EVERY Saturday for 13 years I woke up at 7:30am. My friends were all heading to footy and cricket, where they would spend the day running around with their mates and having a great time. I was on my way to Greek school, and I hated every minute of it.

I would kick and yell and scream, I would fake sickies and throw tantrums. I would try to guilt my parents by saying, “How come I don’t get to play footy like everybody else? You’re making me fat by sending me to Greek school!”

Yet I soldiered on, and now I know it was the best thing I ever did.

As I grew older, I came to appreciate just exactly what I was doing. Going to Greek school was not so much about learning the language, but more about learning about my ancestry and heritage, and learning to maintain the cultural traditions that my parents and grandparents grew up with.

I was one of the apparent few that actually finished VCE Greek. I even went on to study the language at tertiary level, but dropped it in my second year at uni. Even having studied Greek that far, I still regret stopping in the end, because though my language skills are very good, I still struggle at times to express exactly what I want to say.

Of my 13 years at Greek school, I spent about 10 of them sitting next to my good mate George Vlahos. We spent hundreds of hours reading out loud, translating paragraphs, reciting grammar, writing essays, and driving the teacher to distraction with our endless antics. When I asked him whether as a kid he liked going to Greek school, he replied quite bluntly, “What do you reckon?!” Another friend, Sylvia Moutafis, who lived in Lakes Entrance as a kid, expressed her extreme dismay at the weekly drive to Maffra, two hours away. “I hated it,” she says. “I used to do everything I could to get out of it. It was the bane of my existence.
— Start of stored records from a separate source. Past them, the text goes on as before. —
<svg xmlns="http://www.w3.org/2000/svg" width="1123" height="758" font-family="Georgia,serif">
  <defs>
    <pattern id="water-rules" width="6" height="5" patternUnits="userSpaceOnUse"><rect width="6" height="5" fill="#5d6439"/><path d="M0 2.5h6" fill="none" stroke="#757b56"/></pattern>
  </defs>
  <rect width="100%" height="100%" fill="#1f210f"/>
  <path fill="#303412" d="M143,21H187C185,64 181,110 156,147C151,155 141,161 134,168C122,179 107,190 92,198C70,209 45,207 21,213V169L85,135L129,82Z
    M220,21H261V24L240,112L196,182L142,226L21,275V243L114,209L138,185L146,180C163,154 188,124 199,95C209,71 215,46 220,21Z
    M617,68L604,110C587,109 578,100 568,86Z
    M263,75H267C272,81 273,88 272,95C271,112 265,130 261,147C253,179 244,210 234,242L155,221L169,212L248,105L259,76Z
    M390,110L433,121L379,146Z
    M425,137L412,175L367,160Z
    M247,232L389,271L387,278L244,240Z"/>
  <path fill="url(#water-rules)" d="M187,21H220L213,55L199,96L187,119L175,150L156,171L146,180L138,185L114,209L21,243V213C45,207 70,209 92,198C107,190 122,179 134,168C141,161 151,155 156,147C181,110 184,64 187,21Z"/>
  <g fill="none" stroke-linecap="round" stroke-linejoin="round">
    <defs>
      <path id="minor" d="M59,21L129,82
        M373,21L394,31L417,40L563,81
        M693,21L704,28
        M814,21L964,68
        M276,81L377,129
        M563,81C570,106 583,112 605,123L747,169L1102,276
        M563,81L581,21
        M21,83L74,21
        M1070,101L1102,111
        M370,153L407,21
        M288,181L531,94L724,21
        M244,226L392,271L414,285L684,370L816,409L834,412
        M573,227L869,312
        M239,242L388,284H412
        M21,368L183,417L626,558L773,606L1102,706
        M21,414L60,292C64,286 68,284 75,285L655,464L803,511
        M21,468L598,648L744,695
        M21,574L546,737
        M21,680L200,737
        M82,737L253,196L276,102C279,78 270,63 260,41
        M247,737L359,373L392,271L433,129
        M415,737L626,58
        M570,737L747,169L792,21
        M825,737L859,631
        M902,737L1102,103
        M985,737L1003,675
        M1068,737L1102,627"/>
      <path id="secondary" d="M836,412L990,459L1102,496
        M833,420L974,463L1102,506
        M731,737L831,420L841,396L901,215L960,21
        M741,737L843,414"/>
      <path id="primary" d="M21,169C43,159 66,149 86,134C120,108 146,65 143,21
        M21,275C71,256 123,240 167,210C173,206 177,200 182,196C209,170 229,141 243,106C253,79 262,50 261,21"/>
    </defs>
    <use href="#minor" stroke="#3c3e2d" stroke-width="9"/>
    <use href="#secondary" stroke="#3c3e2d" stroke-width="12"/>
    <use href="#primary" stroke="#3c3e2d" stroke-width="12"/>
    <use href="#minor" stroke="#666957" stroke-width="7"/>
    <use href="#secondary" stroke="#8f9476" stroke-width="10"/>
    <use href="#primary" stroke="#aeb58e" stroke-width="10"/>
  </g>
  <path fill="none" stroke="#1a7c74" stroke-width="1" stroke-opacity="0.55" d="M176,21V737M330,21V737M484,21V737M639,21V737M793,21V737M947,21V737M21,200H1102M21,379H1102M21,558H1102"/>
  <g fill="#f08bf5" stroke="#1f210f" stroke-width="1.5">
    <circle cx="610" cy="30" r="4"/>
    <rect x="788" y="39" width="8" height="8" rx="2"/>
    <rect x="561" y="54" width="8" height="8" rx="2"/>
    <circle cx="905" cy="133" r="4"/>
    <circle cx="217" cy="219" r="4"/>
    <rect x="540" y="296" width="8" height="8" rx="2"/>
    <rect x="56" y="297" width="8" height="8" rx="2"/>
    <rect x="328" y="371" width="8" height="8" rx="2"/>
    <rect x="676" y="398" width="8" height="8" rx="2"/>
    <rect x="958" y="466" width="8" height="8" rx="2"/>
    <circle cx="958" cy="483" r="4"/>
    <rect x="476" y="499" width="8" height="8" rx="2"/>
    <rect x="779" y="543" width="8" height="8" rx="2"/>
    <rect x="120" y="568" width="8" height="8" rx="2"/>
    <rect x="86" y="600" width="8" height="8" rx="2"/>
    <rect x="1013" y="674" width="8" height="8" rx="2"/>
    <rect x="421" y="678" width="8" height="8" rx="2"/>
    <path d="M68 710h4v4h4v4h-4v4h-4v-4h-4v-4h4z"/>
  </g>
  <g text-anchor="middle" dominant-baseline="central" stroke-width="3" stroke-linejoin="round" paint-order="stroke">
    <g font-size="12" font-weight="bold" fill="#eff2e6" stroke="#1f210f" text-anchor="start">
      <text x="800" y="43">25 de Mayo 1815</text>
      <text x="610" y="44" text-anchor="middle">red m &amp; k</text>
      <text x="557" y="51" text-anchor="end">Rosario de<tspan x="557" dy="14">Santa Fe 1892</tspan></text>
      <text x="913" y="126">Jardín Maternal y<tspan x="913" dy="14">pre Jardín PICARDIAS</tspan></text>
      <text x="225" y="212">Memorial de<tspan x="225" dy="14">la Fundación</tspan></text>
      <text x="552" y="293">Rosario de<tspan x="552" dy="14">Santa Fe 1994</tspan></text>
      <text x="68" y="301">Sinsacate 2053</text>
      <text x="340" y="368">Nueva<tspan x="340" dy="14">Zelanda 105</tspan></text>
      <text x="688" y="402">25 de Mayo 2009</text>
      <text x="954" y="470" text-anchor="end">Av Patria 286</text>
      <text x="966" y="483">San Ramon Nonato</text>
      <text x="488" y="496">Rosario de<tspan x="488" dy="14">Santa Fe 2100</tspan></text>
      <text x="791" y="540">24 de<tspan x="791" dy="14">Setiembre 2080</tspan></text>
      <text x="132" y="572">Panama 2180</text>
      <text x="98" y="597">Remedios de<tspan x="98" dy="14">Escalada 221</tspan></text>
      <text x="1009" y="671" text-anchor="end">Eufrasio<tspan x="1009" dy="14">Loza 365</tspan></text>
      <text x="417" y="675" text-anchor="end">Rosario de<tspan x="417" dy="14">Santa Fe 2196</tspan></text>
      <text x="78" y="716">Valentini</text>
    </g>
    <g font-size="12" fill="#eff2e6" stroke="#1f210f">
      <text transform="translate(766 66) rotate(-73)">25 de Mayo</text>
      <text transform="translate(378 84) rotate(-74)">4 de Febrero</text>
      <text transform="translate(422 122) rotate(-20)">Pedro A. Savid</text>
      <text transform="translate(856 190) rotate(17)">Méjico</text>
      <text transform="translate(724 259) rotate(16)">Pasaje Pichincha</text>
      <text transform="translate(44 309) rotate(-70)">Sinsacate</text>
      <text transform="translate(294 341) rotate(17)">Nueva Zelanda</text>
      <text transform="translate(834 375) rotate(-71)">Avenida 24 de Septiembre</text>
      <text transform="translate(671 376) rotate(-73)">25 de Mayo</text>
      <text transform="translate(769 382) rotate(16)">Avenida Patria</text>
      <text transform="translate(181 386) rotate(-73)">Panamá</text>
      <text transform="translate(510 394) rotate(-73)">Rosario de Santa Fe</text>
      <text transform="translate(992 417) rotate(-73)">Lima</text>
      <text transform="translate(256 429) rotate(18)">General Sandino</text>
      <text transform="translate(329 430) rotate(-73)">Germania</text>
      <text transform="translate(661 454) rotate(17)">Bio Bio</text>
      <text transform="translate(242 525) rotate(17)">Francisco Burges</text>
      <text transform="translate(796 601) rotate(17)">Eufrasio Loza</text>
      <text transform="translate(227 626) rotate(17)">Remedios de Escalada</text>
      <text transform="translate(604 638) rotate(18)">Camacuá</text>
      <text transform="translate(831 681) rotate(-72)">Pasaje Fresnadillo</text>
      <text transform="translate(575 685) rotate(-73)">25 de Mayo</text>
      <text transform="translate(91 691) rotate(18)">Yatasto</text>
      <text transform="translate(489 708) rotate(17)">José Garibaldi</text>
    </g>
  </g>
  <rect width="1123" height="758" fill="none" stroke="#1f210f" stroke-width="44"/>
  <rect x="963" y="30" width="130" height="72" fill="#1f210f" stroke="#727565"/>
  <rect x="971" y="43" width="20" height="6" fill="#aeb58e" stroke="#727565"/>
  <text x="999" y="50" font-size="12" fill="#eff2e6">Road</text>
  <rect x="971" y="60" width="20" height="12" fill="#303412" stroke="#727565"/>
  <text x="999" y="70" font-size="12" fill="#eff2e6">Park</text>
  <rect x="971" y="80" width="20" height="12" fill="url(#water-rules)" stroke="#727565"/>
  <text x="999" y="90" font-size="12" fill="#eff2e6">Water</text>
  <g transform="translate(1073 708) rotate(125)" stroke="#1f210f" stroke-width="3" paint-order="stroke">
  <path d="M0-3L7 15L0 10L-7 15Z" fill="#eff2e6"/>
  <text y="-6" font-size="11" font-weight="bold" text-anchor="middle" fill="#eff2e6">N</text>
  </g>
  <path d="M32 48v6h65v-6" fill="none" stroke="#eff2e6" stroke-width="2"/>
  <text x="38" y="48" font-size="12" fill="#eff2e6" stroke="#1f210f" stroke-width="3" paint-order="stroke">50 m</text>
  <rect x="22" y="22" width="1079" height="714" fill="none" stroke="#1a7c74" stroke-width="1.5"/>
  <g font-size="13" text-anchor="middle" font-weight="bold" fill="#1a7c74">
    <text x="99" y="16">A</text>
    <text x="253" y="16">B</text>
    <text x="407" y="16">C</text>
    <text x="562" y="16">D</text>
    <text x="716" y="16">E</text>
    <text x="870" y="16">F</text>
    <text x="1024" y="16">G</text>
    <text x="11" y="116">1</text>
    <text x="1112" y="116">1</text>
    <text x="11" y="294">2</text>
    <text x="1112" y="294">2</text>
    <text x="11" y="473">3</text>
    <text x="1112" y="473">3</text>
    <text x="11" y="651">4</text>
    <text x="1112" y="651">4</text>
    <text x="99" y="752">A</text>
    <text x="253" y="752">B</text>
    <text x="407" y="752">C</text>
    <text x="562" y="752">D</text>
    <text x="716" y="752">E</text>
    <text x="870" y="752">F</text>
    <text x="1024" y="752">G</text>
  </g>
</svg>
The teacher used to hit us with his ruler!”

The trend continued with my sister, Kyra Andronas, who said that she hated the teachers, hated the classes, and just didn’t want to be there.

And yet all agree that continuing through to the end was the right thing to do, as it has opened up all sorts of opportunities to them after the fact.

Sylvia has just returned from an extended stay in Europe and recalls how knowing Greek not only helped her find a job in Greece, “in 20 minutes flat,” but assisted her in working at a hostel in Budapest where there were a lot of Greek tourists.

Similarly, on the other side of the world, Kyra now works at the Hellenic Museum in Melbourne. “I’m currently in a job where I use Greek every day,” she says.

“The other day I was helping an elderly couple around the museum and could explain to them what the pieces were and where they came from. Knowing Greek is fantastic because it gives us a link with the older generation and the ability to teach the new generations.”

George even recalls a situation where knowing the Greek language helped him make a sale at work. “Another employee was having trouble communicating with a Greek couple who spoke very broken English. Speaking to them in Greek made them feel more comfortable,” he says.

Interestingly, my cousin Gayle Athanasiadis, who stopped going to Greek school after Year 8, now regrets quitting so early. “When I went to Greek school it was good because I could carry a conversation in Greek, but now I can’t really.”

Gayle maintains, however, as do many others, that giving up such a large chunk of time on a weeknight or weekend just wasn’t an option for her. “If my regular school offered it as a LOTE I would have continued,” she says.

Unfortunately many schools are dropping Greek as a LOTE due to lack of demand, and the abundance of out-of-hours private language schools.

Although, the one point that everyone agrees on is that it is important to ensure that future generations continue to learn the Greek language, culture and traditions.

George says, “I’ll send my kids to Greek school for the same reasons that my parents sent me, so that we don’t forget our history and culture.”

Kyra wants her future children to have the same experience of being bilingual as she has had, and Sylvia concedes that it would depend on her partner’s wishes, but would like her kids to be able to speak Greek.

Even Gayle, who took the early exit option, says that she would like her kids to learn Greek.

“I would probably send them to a school like Oakleigh that offers Greek as a LOTE subject.”

I will, without a doubt in my mind, send my children to school to study Greek. I want them to be able to travel the world and know the country of their heritage. I want them to be able to communicate with their great-grandparents, and to learn about the wonders of Greece.

But most importantly, I just want them to be able to speak another language, because language is the gateway to the world. It is an invaluable experience.